Worship and Community Lessens Fear
Kristina says she always explores what her clients fill their minds and hearts with—whether literature, music, entertainment or social media, or the additional influence of others. “People don’t always realize what bearing their forms of entertainment have on their minds,” Kristina says. “What we engage in either eases us or diseases us. I don’t believe God has given me this position inherently to reform or rehabilitate people; that’s God’s job. But I pray He works through me. Rather than placing my focus on the maladaptive and unhealthy influences in their lives, I often take a ‘add-in’ approach where we can add in more positive and healthy influences.”

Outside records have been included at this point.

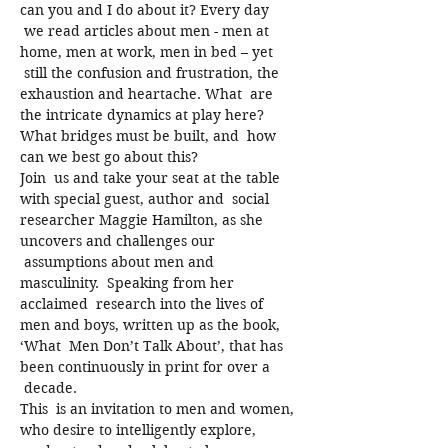
can you and I do about it? Every day 
 we read articles about men - men at 
home, men at work, men in bed – yet 
 still the confusion and frustration, the 
exhaustion and heartache. What  are 
the intricate dynamics at play here? 
What bridges must be built, and  how 
can we best go about this?
Join  us and take your seat at the table 
with special guest, author and  social 
researcher Maggie Hamilton, as she 
uncovers and challenges our 
 assumptions about men and 
masculinity.  Speaking from her 
acclaimed  research into the lives of 
men and boys, written up as the book, 
‘What  Men Don’t Talk About’, that has 
been continuously in print for over a 
 decade.
This  is an invitation to men and women, 
who desire to intelligently explore, 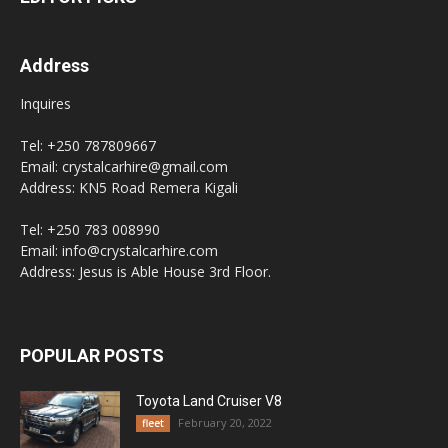
Address
Inquires
Tel: +250 787809667
Email: crystalcarhire@gmail.com
Address: KN5 Road Remera Kigali
Tel: +250 783 008990
Email: info@crystalcarhire.com
Address: Jesus is Able House 3rd Floor.
POPULAR POSTS
Toyota Land Cruiser V8
February 20, 2022
fleet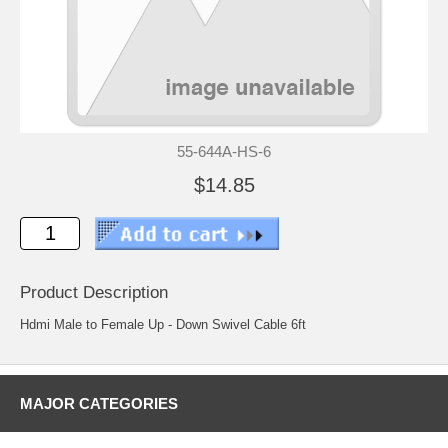
55-644A-HS-6
$14.85
Product Description
Hdmi Male to Female Up - Down Swivel Cable 6ft
MAJOR CATEGORIES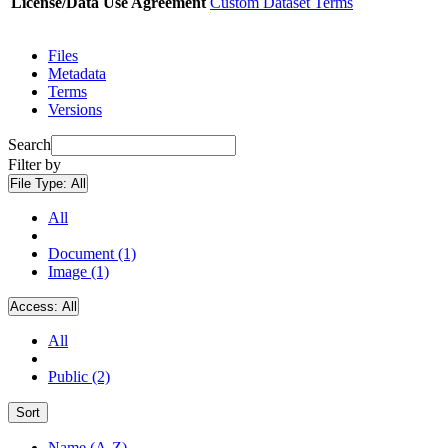
License/Data Use Agreement
Custom Dataset Terms
Files
Metadata
Terms
Versions
Search
Filter by
File Type:
All
All
Document (1)
Image (1)
Access:
All
All
Public (2)
Sort
Name (A-Z)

For Kristina, worship is crucial to her overall health, and she encourages her clients to consider how worship might impact their way of thinking. “Or I might ask them, ‘When was the last time you met with your prayer or support group? Or within reason, what can be added to your life to help with your mental and overall health? Are there things you’ve wanted to incorporate in your daily life but have struggled with adding in?’” says Kristina. “Then we develop a plan to integrate those things.”

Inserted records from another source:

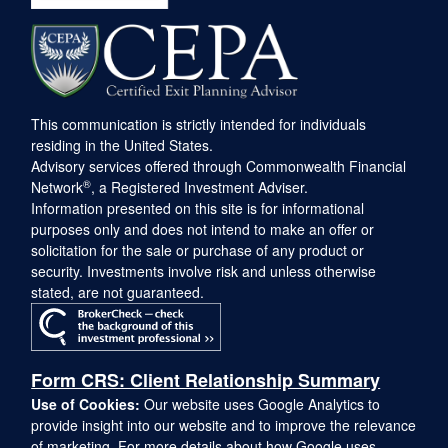
This communication is strictly intended for individuals
residing in the United States.
Advisory services offered through Commonwealth Financial
®
Network
, a Registered Investment Adviser.
Information presented on this site is for informational
purposes only and does not intend to make an offer or
solicitation for the sale or purchase of any product or
security. Investments involve risk and unless otherwise
stated, are not guaranteed.
Form CRS: Client Relationship Summary
Use of Cookies:
Our website uses Google Analytics to
provide insight into our website and to improve the relevance
of marketing. For more details about how Google uses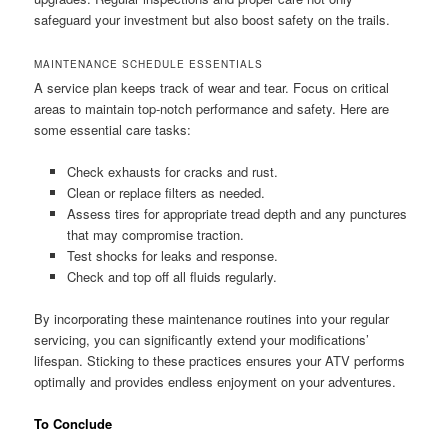
safeguard your investment but also boost safety on the trails.
MAINTENANCE SCHEDULE ESSENTIALS
A service plan keeps track of wear and tear. Focus on critical
areas to maintain top-notch performance and safety. Here are
some essential care tasks:
Check exhausts for cracks and rust.
Clean or replace filters as needed.
Assess tires for appropriate tread depth and any punctures
that may compromise traction.
Test shocks for leaks and response.
Check and top off all fluids regularly.
By incorporating these maintenance routines into your regular
servicing, you can significantly extend your modifications’
lifespan. Sticking to these practices ensures your ATV performs
optimally and provides endless enjoyment on your adventures.
To Conclude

Communicate Frequently with Your Soldier
During this pandemic, one of the key components for helping kids and spouses of soldiers stay grounded is to keep connected with their soldiers while they are away from home. Kristina encourages her clients to communicate the small, daily things going on in their lives with their military parents / spouses while on deployment or away for training.

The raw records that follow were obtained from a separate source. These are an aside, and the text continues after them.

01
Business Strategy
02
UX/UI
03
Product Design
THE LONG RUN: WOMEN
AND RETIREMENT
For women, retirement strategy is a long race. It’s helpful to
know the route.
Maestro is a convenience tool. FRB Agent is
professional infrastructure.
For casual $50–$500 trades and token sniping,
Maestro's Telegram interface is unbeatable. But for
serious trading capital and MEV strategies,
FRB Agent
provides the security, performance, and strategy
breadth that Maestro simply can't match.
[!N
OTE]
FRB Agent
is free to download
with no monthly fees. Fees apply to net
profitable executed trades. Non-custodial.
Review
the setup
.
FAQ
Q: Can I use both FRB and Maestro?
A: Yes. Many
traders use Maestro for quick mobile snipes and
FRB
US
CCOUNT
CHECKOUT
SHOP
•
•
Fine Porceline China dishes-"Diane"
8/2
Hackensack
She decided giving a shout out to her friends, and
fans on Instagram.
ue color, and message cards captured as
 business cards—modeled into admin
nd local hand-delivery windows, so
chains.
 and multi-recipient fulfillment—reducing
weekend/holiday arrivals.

“For example, when I photograph or video record my son’s soccer games that my husband misses and then send them to him, he is appreciative of being able to somehow be a part of our sons’ lives,” says Kristina.
Kristina shares many of their son’s activities and school sporting events with her husband. In doing so, this helps him “be there” through technology and connecting with the everyday things in life.
“Through technology, my husband is even able to remotely help my son with his math,” says Kristina. “Just the simple things help maintain the bond. Playing online games with each other is a favorite activity for our sons and my husband. Staying connected in these ways, ensures that when he comes home, the changes are less drastic and he has been able to be involved as much as possible while away.”
COVID-19 and “The Flow”
Kristina knows full well how important “going with the flow” is for military families—a healthy outlook that is critical. Doing so, she notes, makes the military family more resilient, more adaptive, and more flexible to not only military life in general, but also throughout this past year during the COVID-19 pandemic and what the future looks like for them.
“It helps to have a, ‘I’ll see what the road looks like when I get there’ attitude,” says Kristina. “When you can’t readily receive the support you need from your spouse when he or she is deployed or on TDY, the unpredictability of COVID has the potential to be difficult for military families.”
For this reason, Kristina advises that spouses of service members connect with the resources the military has to offer: “Whether that be the spouses’, groups on base, or the chaplains and mental health providers who can offer help, or the military spouses with whom you are friends. Find out what resources are available and tap into them.”